Somewhere in the middle of Connecticut, on an exceptionally long train ride back to Virginia, my cell phone rang. It was Paul Graham. He wanted us back, but only if we changed our idea to something else.6 So much for proving them wrong. We got off at the very next stop, but not before I got Paul to buy us a pair of tickets to fly back to Charlottesville that night so we could return to Boston for an hour to join him in brainstorming a better idea than mobile food ordering. The big problem with the concept was that not only did we have to persuade customers to use the product, but because this was a time before app stores, the only way to get our software on people’s phones was to make deals with mobile carriers first. That alone would’ve been an impressive feat for a brand-new company of two, but we’d also need to get restaurateurs—notoriously late adopters—on board as well. Yikes.
We got back to the Y Combinator office and met with Paul Graham alone, without his partners. He told us to forget mobile for a moment and consider building something for the browser. Long before most people realized the power of online software, he knew the Internet offered tremendous potential for an idea to spread as never before. When a
customer only needs a browser and an Internet connection to access your product, unprecedented growth is possible. He asked us about frustrations we had using the Internet, which had just recently seen the launch of a college-only site called TheFacebook.com. Steve was an avid reader of Slashdot, a news website with editorial oversight and a robust community of commenters as well as a moderation system. I had too many tabs open every day—they showed me a range of news websites, but I had no way to filter signal from noise. At the time, a website called del.icio.us (pronounced “delicious”; ignore the dots) let people bookmark websites online, so if you hopped between computers, your reference material followed you. An interesting by-product of this was del.icio.us/popular, which aggregated the most popular bookmarked URLs at any given time. There was something here that del.icio.us wasn’t quite getting, but we saw the potential for something bigger, which would sort not the most popular links for bookmarking but the most popular links for sharing.
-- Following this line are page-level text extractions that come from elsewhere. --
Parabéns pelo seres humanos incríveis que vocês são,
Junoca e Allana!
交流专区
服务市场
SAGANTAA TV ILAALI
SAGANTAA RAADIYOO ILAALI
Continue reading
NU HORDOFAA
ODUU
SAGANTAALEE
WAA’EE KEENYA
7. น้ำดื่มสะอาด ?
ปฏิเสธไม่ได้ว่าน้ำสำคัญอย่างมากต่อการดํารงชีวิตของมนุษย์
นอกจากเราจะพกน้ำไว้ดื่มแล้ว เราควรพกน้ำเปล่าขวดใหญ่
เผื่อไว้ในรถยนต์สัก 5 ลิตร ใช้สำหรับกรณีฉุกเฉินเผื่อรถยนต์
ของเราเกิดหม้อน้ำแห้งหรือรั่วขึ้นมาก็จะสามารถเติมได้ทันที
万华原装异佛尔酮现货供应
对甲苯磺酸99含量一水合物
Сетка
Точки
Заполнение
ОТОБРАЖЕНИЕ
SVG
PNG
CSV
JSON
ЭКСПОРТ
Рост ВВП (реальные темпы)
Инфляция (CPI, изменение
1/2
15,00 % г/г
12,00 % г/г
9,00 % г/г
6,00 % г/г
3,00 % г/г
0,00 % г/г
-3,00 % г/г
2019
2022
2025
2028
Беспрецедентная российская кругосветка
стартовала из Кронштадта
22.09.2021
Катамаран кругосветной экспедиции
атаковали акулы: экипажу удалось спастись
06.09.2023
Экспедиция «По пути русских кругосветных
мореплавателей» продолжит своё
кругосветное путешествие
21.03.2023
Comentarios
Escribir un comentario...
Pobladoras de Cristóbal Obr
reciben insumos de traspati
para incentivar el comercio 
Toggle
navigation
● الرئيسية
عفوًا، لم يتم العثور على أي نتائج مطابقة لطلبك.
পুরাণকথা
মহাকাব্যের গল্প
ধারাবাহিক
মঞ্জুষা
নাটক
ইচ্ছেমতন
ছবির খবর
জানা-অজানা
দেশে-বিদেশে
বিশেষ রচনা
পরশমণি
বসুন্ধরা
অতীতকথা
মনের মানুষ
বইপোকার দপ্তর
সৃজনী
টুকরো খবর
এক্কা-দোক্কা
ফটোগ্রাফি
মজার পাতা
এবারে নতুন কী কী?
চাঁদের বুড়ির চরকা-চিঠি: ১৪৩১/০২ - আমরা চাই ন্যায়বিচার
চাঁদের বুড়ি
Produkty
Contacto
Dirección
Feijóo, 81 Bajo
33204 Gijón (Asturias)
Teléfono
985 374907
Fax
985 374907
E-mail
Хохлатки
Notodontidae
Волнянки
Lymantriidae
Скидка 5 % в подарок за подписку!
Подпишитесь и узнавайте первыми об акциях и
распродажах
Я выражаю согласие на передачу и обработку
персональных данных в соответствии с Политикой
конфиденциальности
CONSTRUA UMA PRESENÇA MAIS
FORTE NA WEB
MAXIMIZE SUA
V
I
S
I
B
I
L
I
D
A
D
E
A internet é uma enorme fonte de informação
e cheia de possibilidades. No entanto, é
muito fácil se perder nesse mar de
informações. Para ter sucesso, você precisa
We hadn’t figured out functionality, but we knew the old model for news aggregation, when it was printed on a dead tree, wasn’t suited for the Internet age. In fact, the vision was best crystallized by Paul Graham in that very meeting: “That’s it! You should build the front page of the web.”
Early Decisions
Once we were accepted into Y Combinator, we got back to studying for finals and enjoying our last weeks of college.
On 4/14/05, Steve Huffman wrote:
Paul said it would be nice to whip up a prototype. We don’t need to make anything work, but a quick page to show what our site might look like could be cool. Do you have any time this weekend?
Steve
To which I responded:
yeah man,
sat afternoon or sunday—all day sunday would work well. i have some ideas, but i’ll need to sit down and sketch some things out with ya.